■ **Items from a data source**
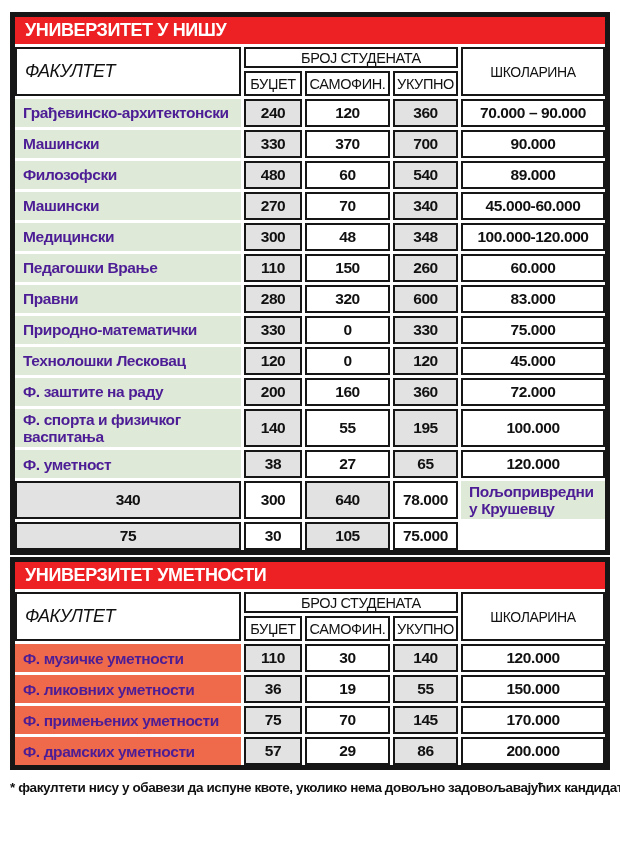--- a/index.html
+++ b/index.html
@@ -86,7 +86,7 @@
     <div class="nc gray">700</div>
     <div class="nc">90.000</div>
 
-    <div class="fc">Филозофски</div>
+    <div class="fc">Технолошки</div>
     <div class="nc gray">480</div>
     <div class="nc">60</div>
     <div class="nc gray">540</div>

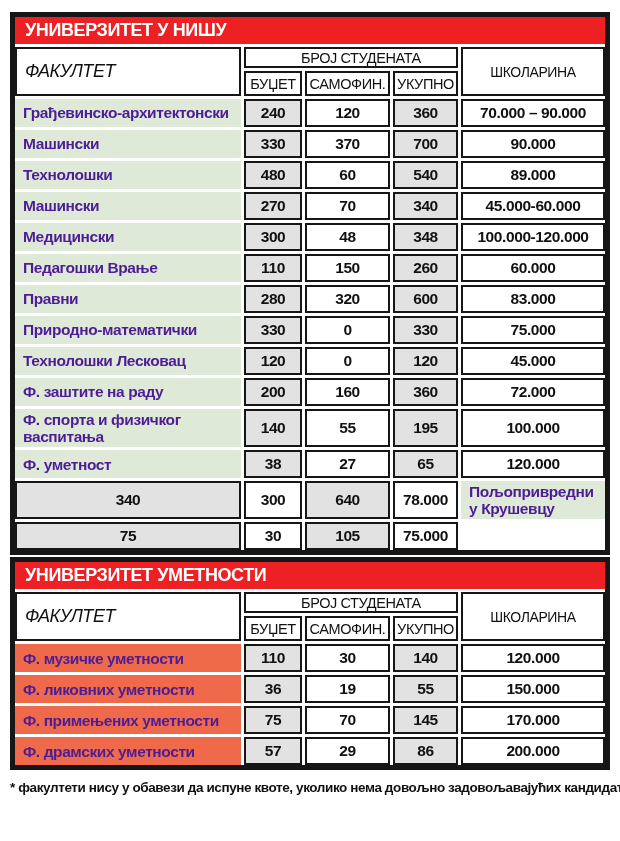--- a/index.html
+++ b/index.html
@@ -149,7 +149,6 @@
     <div class="nc gray">340</div>
     <div class="nc">300</div>
     <div class="nc gray">640</div>
-    <div class="nc">78.000</div>
 
     <div class="fc">Пољопривредни у Крушевцу</div>
     <div class="nc gray">75</div>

■ **WORK ITEM**
Would you retype the entries above in full, exactly as written, minus the pictures?

■ **SOLUTION TO THE EXERCISE**
--- a/index.html
+++ b/index.html
@@ -86,7 +86,7 @@
     <div class="nc gray">700</div>
     <div class="nc">90.000</div>
 
-    <div class="fc">Филозофски</div>
+    <div class="fc">Технолошки</div>
     <div class="nc gray">480</div>
     <div class="nc">60</div>
     <div class="nc gray">540</div>

--- a/index.html
+++ b/index.html
@@ -149,7 +149,6 @@
     <div class="nc gray">340</div>
     <div class="nc">300</div>
     <div class="nc gray">640</div>
-    <div class="nc">78.000</div>
 
     <div class="fc">Пољопривредни у Крушевцу</div>
     <div class="nc gray">75</div>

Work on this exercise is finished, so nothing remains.